Sporadically wonderful

Maybe it’s because I’ve gone part time recently; I’ve been ill and possibly that has made me more reflective, but I seem to have more of an appreciation for the sporadically wonderfully kind things that some of my patients say and do.

How about this fruit basket from the parents of one of my Down’s syndrome patients? It just arrived at the front desk with a lovely note. No special reason. Or the hug and the kiss from an old lady whose arthritis I have never done much for, except listen to her woes?

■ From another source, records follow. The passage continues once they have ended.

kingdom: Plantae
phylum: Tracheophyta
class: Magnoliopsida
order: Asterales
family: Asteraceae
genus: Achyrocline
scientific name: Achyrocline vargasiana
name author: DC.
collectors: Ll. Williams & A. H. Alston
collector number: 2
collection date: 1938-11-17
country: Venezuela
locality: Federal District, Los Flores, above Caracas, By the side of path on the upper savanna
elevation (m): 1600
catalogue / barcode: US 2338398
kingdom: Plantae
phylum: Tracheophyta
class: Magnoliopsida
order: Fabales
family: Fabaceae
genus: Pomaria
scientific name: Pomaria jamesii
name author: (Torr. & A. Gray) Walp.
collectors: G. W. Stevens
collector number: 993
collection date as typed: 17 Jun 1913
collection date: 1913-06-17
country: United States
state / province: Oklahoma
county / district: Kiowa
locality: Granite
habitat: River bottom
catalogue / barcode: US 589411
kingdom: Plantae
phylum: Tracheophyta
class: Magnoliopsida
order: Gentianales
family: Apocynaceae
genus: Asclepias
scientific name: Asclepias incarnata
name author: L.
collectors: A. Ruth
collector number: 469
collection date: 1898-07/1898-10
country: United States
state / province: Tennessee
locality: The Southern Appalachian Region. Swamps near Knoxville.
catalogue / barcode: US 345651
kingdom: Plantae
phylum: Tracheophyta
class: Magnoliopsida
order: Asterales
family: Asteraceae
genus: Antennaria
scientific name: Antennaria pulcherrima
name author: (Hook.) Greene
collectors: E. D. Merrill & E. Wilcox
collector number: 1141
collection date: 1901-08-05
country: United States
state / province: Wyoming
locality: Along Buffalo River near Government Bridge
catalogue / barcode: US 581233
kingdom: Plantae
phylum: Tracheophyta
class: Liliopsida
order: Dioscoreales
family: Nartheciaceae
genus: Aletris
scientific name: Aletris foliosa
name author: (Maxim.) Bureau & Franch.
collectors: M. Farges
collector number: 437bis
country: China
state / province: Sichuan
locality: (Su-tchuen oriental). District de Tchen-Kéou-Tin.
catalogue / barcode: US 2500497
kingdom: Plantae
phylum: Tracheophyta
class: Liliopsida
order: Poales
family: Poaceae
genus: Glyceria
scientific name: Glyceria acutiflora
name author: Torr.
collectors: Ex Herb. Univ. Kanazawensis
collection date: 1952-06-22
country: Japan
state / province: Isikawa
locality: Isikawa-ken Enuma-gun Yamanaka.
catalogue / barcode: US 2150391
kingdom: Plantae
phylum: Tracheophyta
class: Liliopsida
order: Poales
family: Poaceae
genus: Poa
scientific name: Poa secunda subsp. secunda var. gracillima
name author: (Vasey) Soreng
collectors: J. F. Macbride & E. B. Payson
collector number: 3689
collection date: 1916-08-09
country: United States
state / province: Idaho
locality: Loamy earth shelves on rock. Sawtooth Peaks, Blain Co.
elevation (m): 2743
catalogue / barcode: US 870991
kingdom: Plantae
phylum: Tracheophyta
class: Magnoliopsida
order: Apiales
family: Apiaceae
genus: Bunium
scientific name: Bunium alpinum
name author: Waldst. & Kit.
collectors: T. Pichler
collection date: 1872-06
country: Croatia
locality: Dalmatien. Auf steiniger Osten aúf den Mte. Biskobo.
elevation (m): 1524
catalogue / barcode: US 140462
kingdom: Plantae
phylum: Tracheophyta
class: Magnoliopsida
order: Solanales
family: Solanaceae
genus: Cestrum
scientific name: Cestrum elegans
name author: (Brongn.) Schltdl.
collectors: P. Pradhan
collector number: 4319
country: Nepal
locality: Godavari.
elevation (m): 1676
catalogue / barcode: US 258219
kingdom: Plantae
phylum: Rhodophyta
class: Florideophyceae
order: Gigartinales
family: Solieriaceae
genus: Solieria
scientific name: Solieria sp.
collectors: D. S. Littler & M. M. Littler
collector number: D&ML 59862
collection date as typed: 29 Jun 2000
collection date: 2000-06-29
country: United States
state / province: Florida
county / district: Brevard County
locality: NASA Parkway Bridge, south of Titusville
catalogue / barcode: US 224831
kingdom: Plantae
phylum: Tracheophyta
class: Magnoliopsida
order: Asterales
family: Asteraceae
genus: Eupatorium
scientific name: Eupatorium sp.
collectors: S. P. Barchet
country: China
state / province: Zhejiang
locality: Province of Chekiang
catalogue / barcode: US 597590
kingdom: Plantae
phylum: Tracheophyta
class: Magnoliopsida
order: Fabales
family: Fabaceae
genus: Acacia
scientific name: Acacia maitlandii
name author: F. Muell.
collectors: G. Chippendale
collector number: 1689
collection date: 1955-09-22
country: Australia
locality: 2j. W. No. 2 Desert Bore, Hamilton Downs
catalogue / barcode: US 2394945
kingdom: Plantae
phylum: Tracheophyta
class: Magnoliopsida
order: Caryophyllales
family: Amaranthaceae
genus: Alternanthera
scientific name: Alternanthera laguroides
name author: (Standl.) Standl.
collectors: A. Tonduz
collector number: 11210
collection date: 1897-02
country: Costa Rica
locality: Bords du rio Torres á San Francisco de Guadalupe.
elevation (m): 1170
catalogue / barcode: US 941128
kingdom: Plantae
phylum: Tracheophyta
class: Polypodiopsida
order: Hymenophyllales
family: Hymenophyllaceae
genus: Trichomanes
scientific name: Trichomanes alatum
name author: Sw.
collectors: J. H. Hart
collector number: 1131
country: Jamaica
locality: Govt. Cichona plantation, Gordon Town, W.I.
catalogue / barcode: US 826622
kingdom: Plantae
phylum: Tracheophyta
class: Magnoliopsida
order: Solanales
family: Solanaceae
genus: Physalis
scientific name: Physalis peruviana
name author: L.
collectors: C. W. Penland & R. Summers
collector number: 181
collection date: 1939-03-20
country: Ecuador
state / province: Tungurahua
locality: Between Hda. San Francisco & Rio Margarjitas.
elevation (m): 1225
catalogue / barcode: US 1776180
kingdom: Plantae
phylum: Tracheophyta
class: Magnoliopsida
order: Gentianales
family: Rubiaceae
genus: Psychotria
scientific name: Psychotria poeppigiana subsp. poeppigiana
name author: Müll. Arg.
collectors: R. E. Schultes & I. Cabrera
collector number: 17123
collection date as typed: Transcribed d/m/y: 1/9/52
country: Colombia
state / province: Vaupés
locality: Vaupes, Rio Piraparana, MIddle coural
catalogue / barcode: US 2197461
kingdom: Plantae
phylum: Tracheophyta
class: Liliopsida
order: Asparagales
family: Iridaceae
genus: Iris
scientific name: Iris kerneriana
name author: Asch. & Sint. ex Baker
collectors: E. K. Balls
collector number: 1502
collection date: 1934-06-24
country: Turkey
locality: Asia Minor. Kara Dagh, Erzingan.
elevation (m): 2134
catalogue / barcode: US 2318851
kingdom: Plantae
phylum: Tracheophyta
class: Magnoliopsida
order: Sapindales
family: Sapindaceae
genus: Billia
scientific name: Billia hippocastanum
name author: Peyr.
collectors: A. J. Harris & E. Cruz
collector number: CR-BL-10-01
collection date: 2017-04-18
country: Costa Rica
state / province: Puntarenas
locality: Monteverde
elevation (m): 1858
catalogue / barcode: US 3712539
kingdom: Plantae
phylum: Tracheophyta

I was lying gasping on a bench in the gym changing room yesterday, reduced to quivering jelly by my personal trainer, when I felt a kind hand on my shoulder.

‘Keep at it doc,’ said another one of my patients, an old gent whose name I couldn’t place. ‘You’ll not know yourself in six months.’ And with a smile he handed me a cup of water from the drinking fountain. I could have wept, seriously.

Because I live in the middle of my patch I meet my patients all the time, in shops and in the street and delivering my milk and, on one occasion, stopping me for speeding. I’m always moaning about them in this column in one way or another, but today I want to redress the balance.

There are so many lovely people out there. In nearly 20 years in this practice, not one of them (excluding the acutely mentally ill) has ever had a go at me, challenged me, been aggressive or even impolite while I’ve been living the other bit of my life when I’m not at work.

And given that my practice is statistically one of the most economically deprived in one of the most economically deprived cities in the UK, I think this is a cause for celebration. For this week anyway.

God love you, patients of The Old Forge. You’re not a bad bunch at all. And that candle is still smelling wonderful.